> [Given text]
▬▬▬▬▬▬

She said on Wednesday: "If you are interested in any particular area, in understanding the crime trends in that area, you've got every right to go to any police station and talk to the station commissioner and ask for that," she said in the national assembly.
Responding to a question posed by the Democratic Alliance's Dianne Kohler-Barnard, she said the moratorium on crime statistics had been lifted more than five years ago.
Shabangu said: "The moratorium... was implemented on July 18 2000 and lifted on May 31 2001 by the late minister of safety and security, Steve Tshwete."
Forbidden to provide stats
Reacting to Kohler-Barnard's remark that people were ignorant of crime levels in their neighbourhoods because police refused to divulge figures, claiming the government had forbidden them to do so, Shabangu said national figures were released annually.
"May I also bring to the attention of this house that... we issue statistics on an annual basis...
"We will always, on a national level, issue crime stats on an annual basis."
Later this month, annual statements on crime statistics would be released.
Shabangu said all South Africans were "very much aware" of crime trends.
"You are the only person who is very ignorable (sic)," she told Kohler-Barnard.

▬▬▬▬▬▬

> [Recorded data]
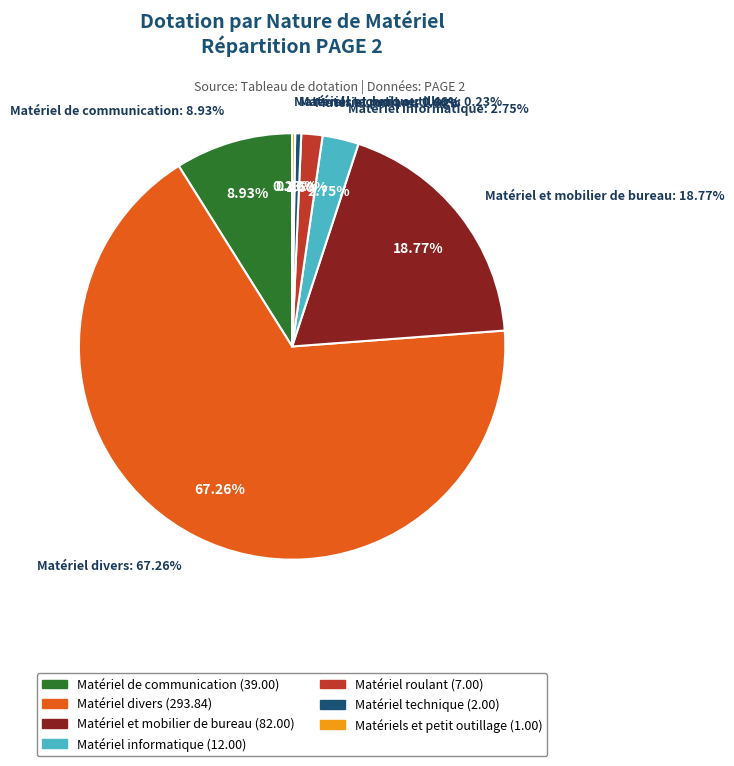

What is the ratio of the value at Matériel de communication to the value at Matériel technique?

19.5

▬▬▬▬▬▬

> [What the exercise asks] How would you sum up the crime statistics passage in two sentences? The material plays no part in what follows.

> [Reply to the exercise] Shabangu told the national assembly that anyone wanting to understand crime trends in an area may go to any police station and ask the station commissioner, adding that the moratorium on crime statistics was imposed on July 18 2000 and lifted on May 31 2001. Answering Kohler-Barnard's remark that police refused to divulge figures, she said national crime statistics are issued annually, with annual statements due later this month.